MUP is uncommon, representing 2.5-5% of melanoma cases. As with MKP, worse survival of MUP patients was tied to age greater than 50 years and not undergoing a surgical procedure. The researchers did find a slight advantage in one-year survival for MUP patients compared to MKP, which could be because many of the MUP patients had experienced an immune response that eliminated the primary tumor.

“You could imagine that if the body attacks the primary tumor and it goes away, you’re set up to fight off the metastatic melanoma better,” said lead study author Jeffrey Scott, MD, a micrographic surgery and dermatologic oncology fellow at University Hospitals Cleveland Medical Center, Case Western Reserve University.

The study appeared online March 23 in the Journal of the American Academy of Dermatology.

The researchers analyzed 322 stage IV MUP cases and 12,796 stage IV MKP cases.
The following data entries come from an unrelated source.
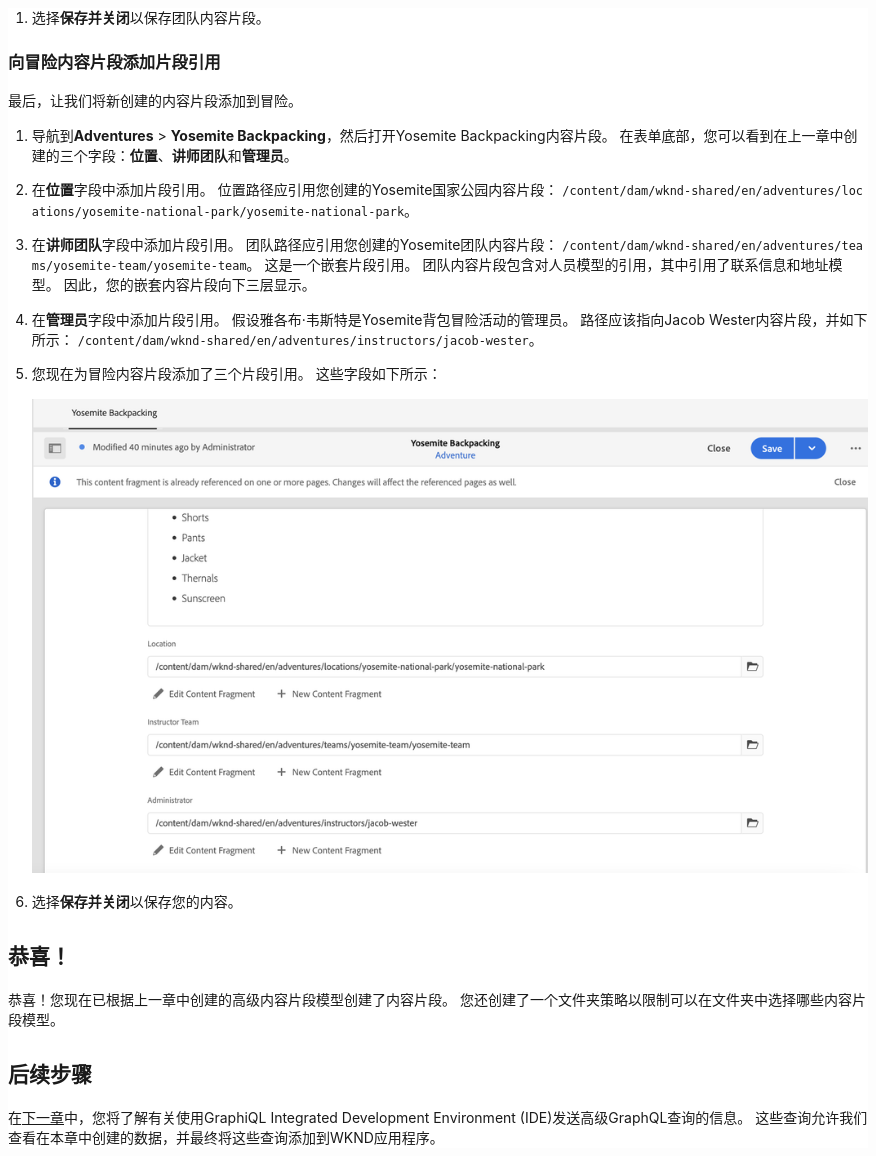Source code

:1. 选择&#x200B;**保存并关闭**&#x200B;以保存团队内容片段。

### 向冒险内容片段添加片段引用

最后，让我们将新创建的内容片段添加到冒险。

1. 导航到&#x200B;**Adventures** > **Yosemite Backpacking**，然后打开Yosemite Backpacking内容片段。 在表单底部，您可以看到在上一章中创建的三个字段：**位置**、**讲师团队**&#x200B;和&#x200B;**管理员**。

1. 在&#x200B;**位置**&#x200B;字段中添加片段引用。 位置路径应引用您创建的Yosemite国家公园内容片段： `/content/dam/wknd-shared/en/adventures/locations/yosemite-national-park/yosemite-national-park`。

1. 在&#x200B;**讲师团队**&#x200B;字段中添加片段引用。 团队路径应引用您创建的Yosemite团队内容片段： `/content/dam/wknd-shared/en/adventures/teams/yosemite-team/yosemite-team`。 这是一个嵌套片段引用。 团队内容片段包含对人员模型的引用，其中引用了联系信息和地址模型。 因此，您的嵌套内容片段向下三层显示。

1. 在&#x200B;**管理员**&#x200B;字段中添加片段引用。 假设雅各布·韦斯特是Yosemite背包冒险活动的管理员。 路径应该指向Jacob Wester内容片段，并如下所示： `/content/dam/wknd-shared/en/adventures/instructors/jacob-wester`。

1. 您现在为冒险内容片段添加了三个片段引用。 这些字段如下所示：

   ![冒险片段引用](assets/author-content-fragments/adventure-fragment-references.png)

1. 选择&#x200B;**保存并关闭**&#x200B;以保存您的内容。

## 恭喜！

恭喜！您现在已根据上一章中创建的高级内容片段模型创建了内容片段。 您还创建了一个文件夹策略以限制可以在文件夹中选择哪些内容片段模型。

## 后续步骤

在[下一章](/help/headless-tutorial/graphql/advanced-graphql/explore-graphql-api.md)中，您将了解有关使用GraphiQL Integrated Development Environment (IDE)发送高级GraphQL查询的信息。 这些查询允许我们查看在本章中创建的数据，并最终将这些查询添加到WKND应用程序。
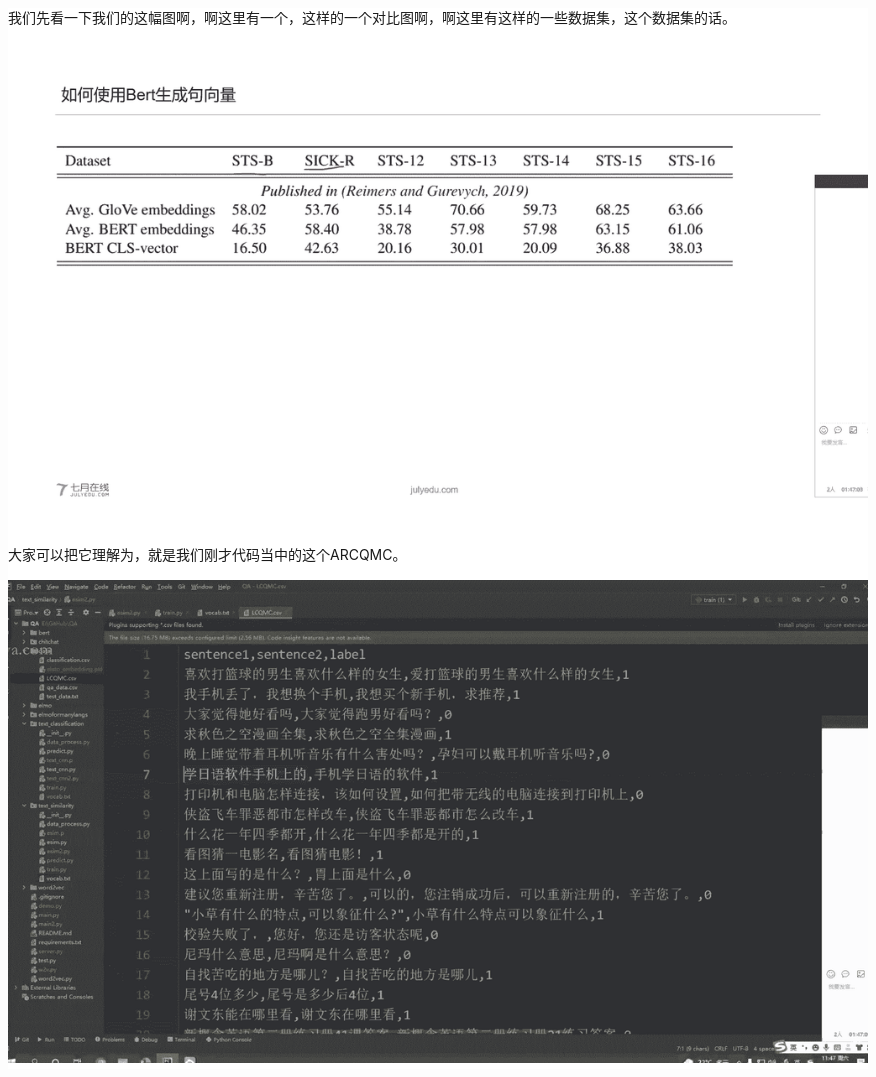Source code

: 我们先看一下我们的这幅图啊，啊这里有一个，这样的一个对比图啊，啊这里有这样的一些数据集，这个数据集的话。



![](img/347ad5a25058789f8d9bac9917305320_93.png)

大家可以把它理解为，就是我们刚才代码当中的这个ARCQMC。

![](img/347ad5a25058789f8d9bac9917305320_95.png)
The incidence of stage IV MUP increased over time, from 1.52 per 100,000 between 1973 and 1984, to 5.83 per 100,000 from 2005 to 2014. MUP patients were more likely to be recommended for surgery than MKP patients (surgery not recommended for 47.7% of MKP cases, compared to 37.7% of MUP cases), and they had better 1-year survival rates compared to the general U.S. population than did MKP patients (0.54, 95% CI, 0.48-0.60 versus 0.41, 95% CI 0.39-0.42). The improved survival of MUP over MKP remained steady at each measured time point out to 5 years.

However, there was no difference in 5-year disease-specific survival (DSS) in MUP versus MKP (HR, 0.91; 95% CI, 0.79-1.04; P =.16), or in the 5-year DSS Kaplan-Meier curve after adjustment for year of diagnosis, age, sex, race, and surgical treatment (log-rank P = .93).